Ice cream sandwich cake

When I saw red hearts on a spiral cake decoration on cookingclassy, I was inspired. I was going to do the same with white chocolate and red colouring.

After 3 hours of work, what I got was this...

This work of...

Monstrosity.

I could make a trifle, but I happened to be craving cookies and creme ice cream. It is possible that making the cookies and crème truffles has led to my craving for cookies and crème ice cream, so an ice cream sandwich cake seemed to be the right path in life to take.

Evidently, the right path in life for me is almost always the most calorific.

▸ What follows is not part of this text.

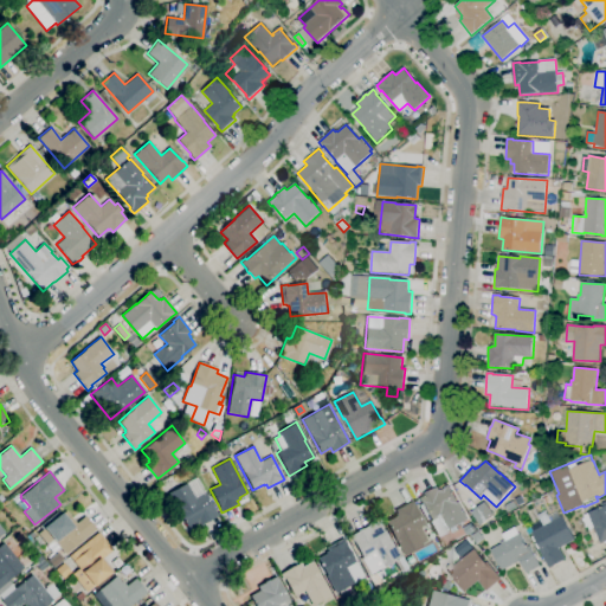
[(189,530),(169,492),(187,483),(195,498),(205,494),(214,510),(214,509),(218,515),(189,530)]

So I dismantled my 3 hours of work and broke off the white chocolate decoration to start over with the cake itself.

Ice cream sandwich cake

Root beer cake (recipe here)
Ice cream tub (flavour of your choice, I used cookies and creme)
White chocolate (8 oz.)
Melted chocolate chips

  1. Slice the cake into three parts.
  2. On top of the bottom third layer, top with ice cream.
  3. Top that with a second layer of cake.
  4. Plop ice cream again on top. Level it.
  5. Top with the last third of the cake
  6. Then coat the whole thing with melted white chocolate so that you can be rid of that dastardly white chocolate-that-forms-lumps FOR-EVA!
  7. Place in freezer (for 5-10 minutes) to let the white chocolate coating cool.
  8. In the meantime, melt the chocolate chips using a double boiler. Put the melted chocolate in a Ziploc bag.
  9. Take out the cake out from the freezer.
  10. Snip off one of the ends of the Ziploc bag containing melted chocolate so you can drizzle the melted chocolate chips on top of the white chocolate.
  11. Place in fridge to let the chocolate drizzle set.
You can look at it from different angles.

Or cut it in two so you can prepare to take a slice.

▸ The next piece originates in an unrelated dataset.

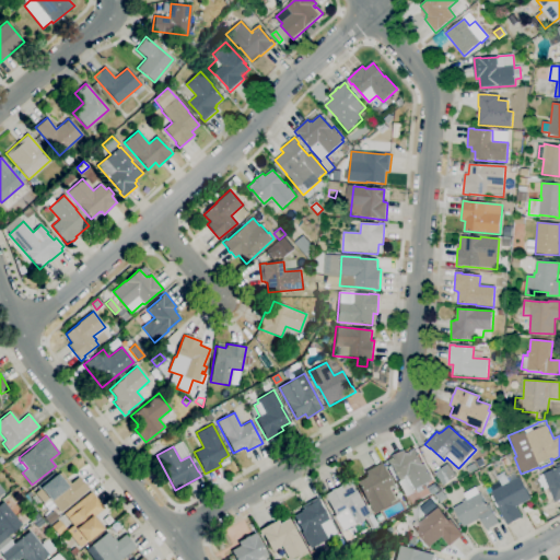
[(406,496),(397,482),(398,481),(386,461),(404,451),(406,454),(415,450),(423,465),(432,480),(406,496)]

At each moment, give profuse thanks that the cake no longer looks like this.

Cut up a slice. Eat.

NOW!

It's not that I can't practice delayed gratification.

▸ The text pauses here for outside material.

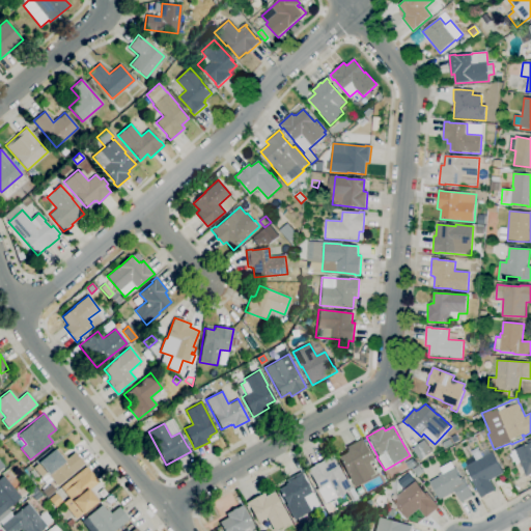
[(477,443),(475,438),(481,435),(483,439),(477,443)]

It's just that we wouldn't want the ice cream to melt, would we?

Note that you can only make an ice cream sandwich cake with a very dense cake like the root beer cake because otherwise the cake soaks up the ice cream and turns all mushy. Some recipes call for biscuits, like this scrumptious delight at bake at 350 (this is not to say that my root beer cake turned out hard like a biscuit, okay!)

What would The Failed Chef do next time?
  • I would choose a different ice cream because this one (King's) melts too fast, which means if the ice cream is firmed up, the cake is frozen. If the cake is soft enough for eating, the ice cream is slush. Sheesh, what hope do we have for world peace if even cake and ice cream can’t get along?
  • I would try a different brand of white chocolate (Selbourne) because this one seems to form lumps instead of smooth melted chocolate even when there had been no contact with water!